- [EXERCISE REQUIREMENTS] Where the string "FRITZING" occurs in a line of the entries below, copy that line.

[Dataset items]
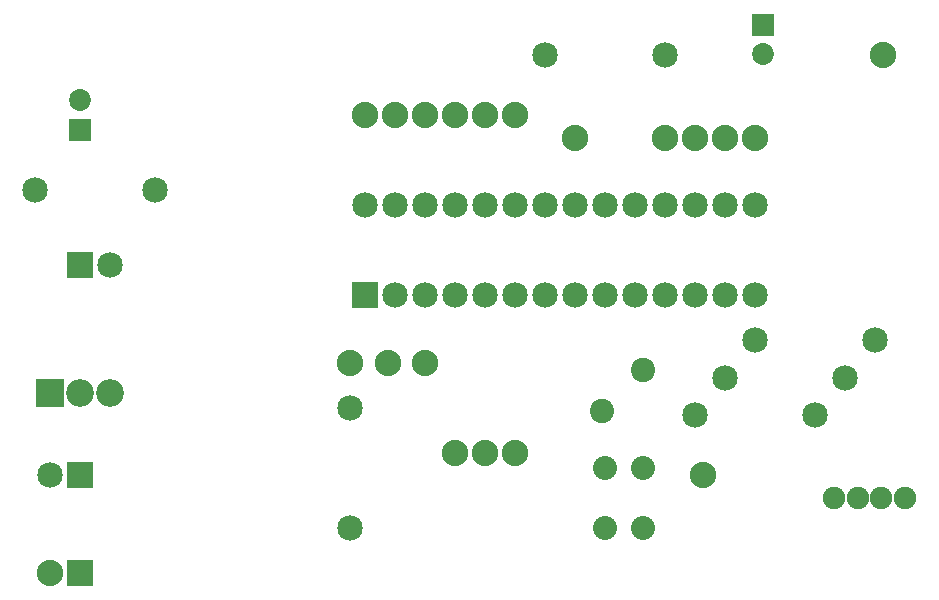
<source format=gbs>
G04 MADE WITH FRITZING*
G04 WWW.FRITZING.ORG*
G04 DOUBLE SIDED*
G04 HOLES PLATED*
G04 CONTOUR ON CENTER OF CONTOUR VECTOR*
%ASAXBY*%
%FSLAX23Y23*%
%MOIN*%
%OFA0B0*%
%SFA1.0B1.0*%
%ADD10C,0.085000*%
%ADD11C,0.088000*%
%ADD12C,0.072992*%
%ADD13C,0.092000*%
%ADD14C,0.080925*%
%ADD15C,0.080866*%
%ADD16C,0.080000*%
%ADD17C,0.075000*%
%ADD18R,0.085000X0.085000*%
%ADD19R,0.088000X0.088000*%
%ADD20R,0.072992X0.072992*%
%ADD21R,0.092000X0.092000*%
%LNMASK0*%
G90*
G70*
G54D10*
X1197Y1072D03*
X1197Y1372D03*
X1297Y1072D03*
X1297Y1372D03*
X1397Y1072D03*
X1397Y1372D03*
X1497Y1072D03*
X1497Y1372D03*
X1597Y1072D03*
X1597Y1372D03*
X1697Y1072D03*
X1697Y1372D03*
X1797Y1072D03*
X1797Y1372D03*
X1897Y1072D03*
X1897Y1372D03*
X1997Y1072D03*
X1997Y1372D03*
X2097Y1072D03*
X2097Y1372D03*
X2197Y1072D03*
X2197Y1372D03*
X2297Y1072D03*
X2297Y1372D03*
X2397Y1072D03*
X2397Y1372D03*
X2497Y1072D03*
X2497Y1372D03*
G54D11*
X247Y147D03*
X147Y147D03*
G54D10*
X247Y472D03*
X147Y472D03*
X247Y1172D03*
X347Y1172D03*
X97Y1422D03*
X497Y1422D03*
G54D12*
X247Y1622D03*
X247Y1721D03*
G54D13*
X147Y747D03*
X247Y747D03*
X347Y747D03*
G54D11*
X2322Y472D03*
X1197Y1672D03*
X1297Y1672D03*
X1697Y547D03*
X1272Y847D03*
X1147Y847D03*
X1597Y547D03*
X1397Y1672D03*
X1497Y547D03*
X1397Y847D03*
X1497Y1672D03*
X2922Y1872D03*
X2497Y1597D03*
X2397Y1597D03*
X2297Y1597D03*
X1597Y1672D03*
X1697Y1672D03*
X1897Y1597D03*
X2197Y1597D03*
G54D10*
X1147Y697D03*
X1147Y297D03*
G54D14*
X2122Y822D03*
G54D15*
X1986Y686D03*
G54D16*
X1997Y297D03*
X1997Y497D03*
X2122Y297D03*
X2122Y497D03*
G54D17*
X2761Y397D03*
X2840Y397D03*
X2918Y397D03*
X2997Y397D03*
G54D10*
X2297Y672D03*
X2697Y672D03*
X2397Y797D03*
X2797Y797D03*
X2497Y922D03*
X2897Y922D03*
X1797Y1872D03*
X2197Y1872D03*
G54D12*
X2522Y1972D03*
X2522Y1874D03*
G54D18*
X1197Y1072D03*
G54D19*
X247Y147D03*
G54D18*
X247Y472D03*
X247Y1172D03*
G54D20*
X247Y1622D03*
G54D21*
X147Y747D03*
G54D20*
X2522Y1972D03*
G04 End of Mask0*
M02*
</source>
* * *
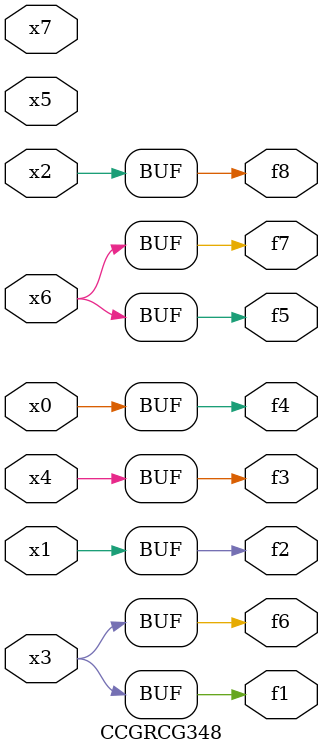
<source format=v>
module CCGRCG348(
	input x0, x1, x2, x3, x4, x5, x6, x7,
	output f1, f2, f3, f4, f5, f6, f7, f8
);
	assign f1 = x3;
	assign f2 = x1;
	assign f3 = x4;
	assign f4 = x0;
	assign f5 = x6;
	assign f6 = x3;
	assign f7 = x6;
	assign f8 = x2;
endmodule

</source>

- [ANSWER FOR THE TASK]
G04 MADE WITH FRITZING*
G04 WWW.FRITZING.ORG*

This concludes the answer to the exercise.